(Stored data entries)
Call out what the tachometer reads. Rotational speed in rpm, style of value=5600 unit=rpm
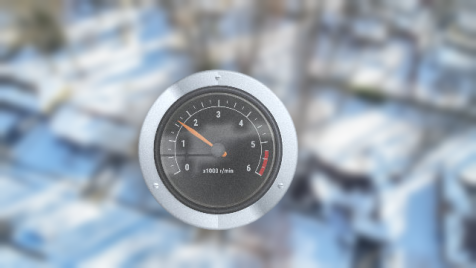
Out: value=1625 unit=rpm
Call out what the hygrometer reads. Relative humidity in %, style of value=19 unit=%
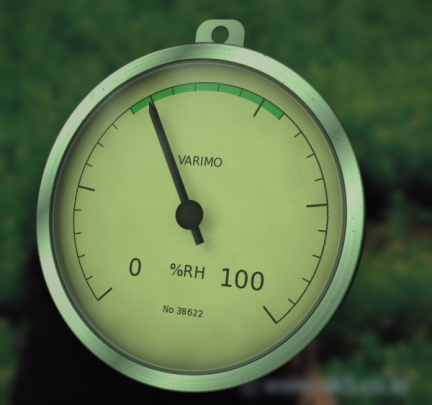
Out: value=40 unit=%
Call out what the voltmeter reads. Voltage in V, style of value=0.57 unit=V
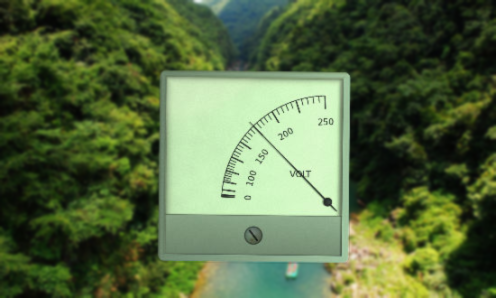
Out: value=175 unit=V
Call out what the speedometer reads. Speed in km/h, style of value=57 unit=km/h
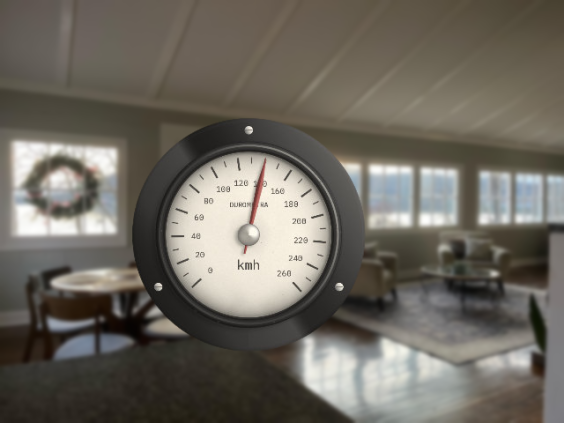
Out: value=140 unit=km/h
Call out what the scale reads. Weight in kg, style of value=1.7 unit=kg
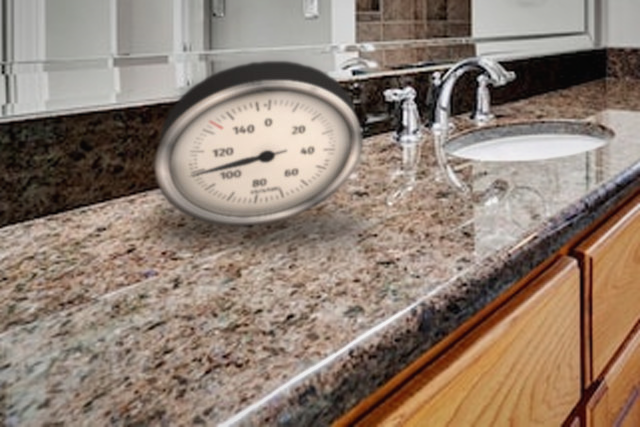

■ INSTRUCTIONS FOR THE TASK
Report every line of the stored data entries that contains the word "what". Case is significant.

■ SOLUTION TO THE EXERCISE
Call out what the tachometer reads. Rotational speed in rpm, style of value=5600 unit=rpm
Call out what the hygrometer reads. Relative humidity in %, style of value=19 unit=%
Call out what the voltmeter reads. Voltage in V, style of value=0.57 unit=V
Call out what the speedometer reads. Speed in km/h, style of value=57 unit=km/h
Call out what the scale reads. Weight in kg, style of value=1.7 unit=kg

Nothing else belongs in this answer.